INSTRUCCIÓN 1:
Reproduce sin cambios las filas que van desde la que contiene "class: Polypodiopsida" hasta la que contiene "genus: Papilio", ambas incluidas.

FRAGMENTO DADO:
....................

Los bien conocidos textos de Santo Teodoro en los que defiende la primacía en el lenguaje más enérgico posible fueron escritos durante esta persecución: “Cualquier novedad que es traída a la Iglesia por aquellos que se desvían de la verdad debe ciertamente estar referida a Pedro o su sucesor.... Sálvanos jefe pastor de la Iglesia bajo el cielo”; “Arregla que una decisión sea recibida desde la vieja Roma, tal como ha sido trasmitida la costumbre desde el comienzo por la tradición de nuestros padres”.
Las protestas de lealtad a la vieja Roma hecha por los cristianos ortodoxos y católicos del la Iglesia bizantina de aquellos tiempos son su último testimonio antes del Gran Cisma. Hubo entonces dos partidos separados en Oriente que no tuvieron comunión entre sí: los perseguidores iconoclastas bajo el mando del Emperador con su anti-patriarca Teodoto, y los católicos liderados por Teodoro el Estudita reconociendo al legítimo patriarca Nicéforo y sobre él, al distante obispo latino quien era para ellos el “pastor principal de la Iglesia bajo el cielo”.

....................

ENTRADAS:
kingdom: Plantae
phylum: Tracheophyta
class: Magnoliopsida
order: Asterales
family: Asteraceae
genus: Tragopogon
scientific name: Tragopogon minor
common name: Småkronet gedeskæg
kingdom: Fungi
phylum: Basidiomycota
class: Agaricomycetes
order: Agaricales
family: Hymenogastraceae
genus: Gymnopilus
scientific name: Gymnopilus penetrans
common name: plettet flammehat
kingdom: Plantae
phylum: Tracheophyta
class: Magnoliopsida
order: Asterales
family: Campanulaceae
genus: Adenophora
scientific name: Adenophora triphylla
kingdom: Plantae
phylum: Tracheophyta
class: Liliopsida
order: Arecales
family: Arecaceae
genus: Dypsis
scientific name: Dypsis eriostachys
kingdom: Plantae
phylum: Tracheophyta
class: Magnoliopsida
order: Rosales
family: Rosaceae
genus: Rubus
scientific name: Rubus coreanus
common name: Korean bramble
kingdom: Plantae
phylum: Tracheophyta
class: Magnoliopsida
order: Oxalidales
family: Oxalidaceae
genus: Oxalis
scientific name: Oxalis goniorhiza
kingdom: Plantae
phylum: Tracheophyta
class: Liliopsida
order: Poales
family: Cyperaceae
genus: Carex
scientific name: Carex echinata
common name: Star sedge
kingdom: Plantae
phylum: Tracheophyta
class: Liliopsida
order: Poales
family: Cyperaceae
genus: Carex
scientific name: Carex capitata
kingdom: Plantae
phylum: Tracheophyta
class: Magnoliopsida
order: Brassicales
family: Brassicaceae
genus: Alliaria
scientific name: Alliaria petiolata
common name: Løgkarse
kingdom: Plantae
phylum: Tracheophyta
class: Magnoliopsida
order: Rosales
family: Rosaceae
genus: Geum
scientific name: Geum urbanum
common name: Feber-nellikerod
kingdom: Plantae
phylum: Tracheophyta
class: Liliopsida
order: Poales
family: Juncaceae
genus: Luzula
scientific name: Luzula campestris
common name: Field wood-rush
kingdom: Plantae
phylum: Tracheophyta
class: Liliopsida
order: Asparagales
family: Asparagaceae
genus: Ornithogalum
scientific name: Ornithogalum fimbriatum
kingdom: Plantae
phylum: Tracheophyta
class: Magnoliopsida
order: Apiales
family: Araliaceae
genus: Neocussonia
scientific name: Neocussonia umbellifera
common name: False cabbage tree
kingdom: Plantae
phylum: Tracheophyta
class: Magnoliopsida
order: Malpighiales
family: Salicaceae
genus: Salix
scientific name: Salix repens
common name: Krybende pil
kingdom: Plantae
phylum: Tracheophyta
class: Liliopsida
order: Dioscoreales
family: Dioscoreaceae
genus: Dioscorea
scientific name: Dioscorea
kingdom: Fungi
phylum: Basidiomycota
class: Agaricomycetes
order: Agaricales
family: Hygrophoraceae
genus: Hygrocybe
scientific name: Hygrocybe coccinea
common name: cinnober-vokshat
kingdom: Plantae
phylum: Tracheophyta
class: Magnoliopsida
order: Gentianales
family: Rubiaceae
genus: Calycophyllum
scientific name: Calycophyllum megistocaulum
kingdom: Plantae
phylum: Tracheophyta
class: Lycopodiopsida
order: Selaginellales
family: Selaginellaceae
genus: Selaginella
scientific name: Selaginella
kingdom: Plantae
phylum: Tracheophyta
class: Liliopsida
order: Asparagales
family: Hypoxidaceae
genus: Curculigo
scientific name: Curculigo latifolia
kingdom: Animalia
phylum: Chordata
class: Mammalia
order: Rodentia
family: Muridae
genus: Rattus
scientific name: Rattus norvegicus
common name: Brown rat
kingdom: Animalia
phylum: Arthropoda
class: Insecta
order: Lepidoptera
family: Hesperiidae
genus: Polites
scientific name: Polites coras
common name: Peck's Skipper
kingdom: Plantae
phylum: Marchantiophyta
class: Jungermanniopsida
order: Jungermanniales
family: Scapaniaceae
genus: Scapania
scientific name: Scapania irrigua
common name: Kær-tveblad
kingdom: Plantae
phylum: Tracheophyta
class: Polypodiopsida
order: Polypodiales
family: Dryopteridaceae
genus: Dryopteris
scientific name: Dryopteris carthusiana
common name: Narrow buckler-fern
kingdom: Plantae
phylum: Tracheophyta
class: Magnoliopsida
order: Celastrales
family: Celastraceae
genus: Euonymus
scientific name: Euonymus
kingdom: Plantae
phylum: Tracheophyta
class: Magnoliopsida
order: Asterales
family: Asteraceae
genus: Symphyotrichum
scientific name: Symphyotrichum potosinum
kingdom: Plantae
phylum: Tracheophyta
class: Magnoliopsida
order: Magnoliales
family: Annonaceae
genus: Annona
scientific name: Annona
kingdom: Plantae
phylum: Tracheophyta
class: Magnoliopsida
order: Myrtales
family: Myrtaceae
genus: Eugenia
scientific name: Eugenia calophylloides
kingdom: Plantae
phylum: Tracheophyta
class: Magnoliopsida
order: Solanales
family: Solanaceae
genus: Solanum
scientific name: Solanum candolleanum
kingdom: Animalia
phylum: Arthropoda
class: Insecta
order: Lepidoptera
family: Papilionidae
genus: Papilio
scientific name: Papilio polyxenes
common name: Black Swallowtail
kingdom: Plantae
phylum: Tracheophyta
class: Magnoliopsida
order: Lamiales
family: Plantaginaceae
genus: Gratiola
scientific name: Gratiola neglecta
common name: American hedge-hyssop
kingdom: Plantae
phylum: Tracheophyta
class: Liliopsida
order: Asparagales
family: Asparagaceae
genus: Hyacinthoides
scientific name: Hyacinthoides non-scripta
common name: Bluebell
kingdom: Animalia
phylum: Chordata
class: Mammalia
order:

....................

INSTRUCCIÓN 2:
Resume en dos oraciones el fragmento sobre Teodoro el Estudita.

RESULTADO 1:
class: Polypodiopsida
order: Polypodiales
family: Dryopteridaceae
genus: Dryopteris
scientific name: Dryopteris carthusiana
common name: Narrow buckler-fern
kingdom: Plantae
phylum: Tracheophyta
class: Magnoliopsida
order: Celastrales
family: Celastraceae
genus: Euonymus
scientific name: Euonymus
kingdom: Plantae
phylum: Tracheophyta
class: Magnoliopsida
order: Asterales
family: Asteraceae
genus: Symphyotrichum
scientific name: Symphyotrichum potosinum
kingdom: Plantae
phylum: Tracheophyta
class: Magnoliopsida
order: Magnoliales
family: Annonaceae
genus: Annona
scientific name: Annona
kingdom: Plantae
phylum: Tracheophyta
class: Magnoliopsida
order: Myrtales
family: Myrtaceae
genus: Eugenia
scientific name: Eugenia calophylloides
kingdom: Plantae
phylum: Tracheophyta
class: Magnoliopsida
order: Solanales
family: Solanaceae
genus: Solanum
scientific name: Solanum candolleanum
kingdom: Animalia
phylum: Arthropoda
class: Insecta
order: Lepidoptera
family: Papilionidae
genus: Papilio

RESULTADO 2:
Durante la persecución, Santo Teodoro escribió textos en los que defendía con gran energía la primacía de Pedro y de su sucesor y pedía que se recibiera una decisión desde la vieja Roma. En Oriente había entonces dos partidos sin comunión entre sí: los perseguidores iconoclastas, bajo el Emperador y el antipatriarca Teodoto, y los católicos guiados por Teodoro el Estudita, que reconocían al patriarca legítimo Nicéforo y, por encima de él, al obispo latino como pastor principal de la Iglesia.